Leonardo Dicaprio is a self-proclaimed environmentalist. He is an NRDC board member and has lent his name – and his voice – to numerous environmental causes over the years. But you wouldn’t know it by the way he accumulates property. He has bought three properties since February: a $10 million apartment in New York’s Greenwich Village, an $8 million apartment adjacent to his existing $4 million one in the city’s Battery Park, and a $5.2 million, six-bedroom, 1.34 acre mansion in Palm Springs. He also owns a large waterfront home in Malibu.
Such excess has a majorly negative impact on the environment. According to the World Economic Forum, buildings contribute around 40 percent of global greenhouse gas emissions, consume huge amounts of natural resources, and are major solid waste and water pollution generators. Leo could live up to his and his organization’s high environmental standards for the rest of us if he were to simply cut down his property ownership. This would be a far easier lifestyle change than the ones he and his organization advocate for ordinary folks. For example, the NRDC calls for the country to move on from energy produced from coal and natural gas, despite the fact that this would cause electricity bills for everyday Americans to skyrocket. But apparently what’s good for the rest of us isn’t good enough for Leo himself.

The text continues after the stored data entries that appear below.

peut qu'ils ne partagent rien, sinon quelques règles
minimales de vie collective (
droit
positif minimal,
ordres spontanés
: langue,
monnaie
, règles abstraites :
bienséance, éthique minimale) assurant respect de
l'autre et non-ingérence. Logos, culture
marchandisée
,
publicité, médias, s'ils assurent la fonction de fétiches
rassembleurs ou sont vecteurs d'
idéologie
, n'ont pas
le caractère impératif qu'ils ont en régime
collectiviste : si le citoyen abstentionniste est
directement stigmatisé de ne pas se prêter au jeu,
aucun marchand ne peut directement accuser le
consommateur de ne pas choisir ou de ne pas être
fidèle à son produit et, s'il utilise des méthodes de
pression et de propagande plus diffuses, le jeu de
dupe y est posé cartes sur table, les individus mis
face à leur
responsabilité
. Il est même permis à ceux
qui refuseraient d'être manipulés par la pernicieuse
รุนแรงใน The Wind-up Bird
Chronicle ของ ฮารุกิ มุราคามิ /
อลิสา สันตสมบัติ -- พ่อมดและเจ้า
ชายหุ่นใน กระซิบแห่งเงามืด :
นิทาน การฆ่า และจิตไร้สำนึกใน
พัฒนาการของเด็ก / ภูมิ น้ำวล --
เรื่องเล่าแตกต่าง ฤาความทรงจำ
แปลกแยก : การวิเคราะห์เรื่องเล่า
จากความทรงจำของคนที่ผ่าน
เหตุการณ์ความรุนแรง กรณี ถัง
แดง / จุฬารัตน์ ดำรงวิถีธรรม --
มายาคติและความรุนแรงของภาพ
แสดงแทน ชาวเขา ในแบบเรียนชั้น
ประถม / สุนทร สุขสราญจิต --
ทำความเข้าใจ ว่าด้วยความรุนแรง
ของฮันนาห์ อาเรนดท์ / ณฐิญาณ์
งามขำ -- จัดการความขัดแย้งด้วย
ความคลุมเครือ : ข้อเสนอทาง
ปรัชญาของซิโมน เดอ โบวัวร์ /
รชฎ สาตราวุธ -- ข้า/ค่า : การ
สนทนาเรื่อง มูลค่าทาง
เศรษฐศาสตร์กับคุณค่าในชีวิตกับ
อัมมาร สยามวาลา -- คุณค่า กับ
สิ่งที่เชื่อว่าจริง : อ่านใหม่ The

Environmentally burdensome property ownership is simply the latest example in a long line of environmental hypocrisy from Leo, who recently said that he’d like to take some time off from acting to “fly around the world doing good for the environment.” It is also just the latest example of hypocrisy from NRDC board members like Laurie David and Robert Redford, who demand clean energy for us, but like conventional energy for themselves. Redford owns three houses, drives SUVs, and regularly flies in private jets. But, unlike Leo, at least Redford has admitted to his hypocrisy. Leo remains walled in his glass houses.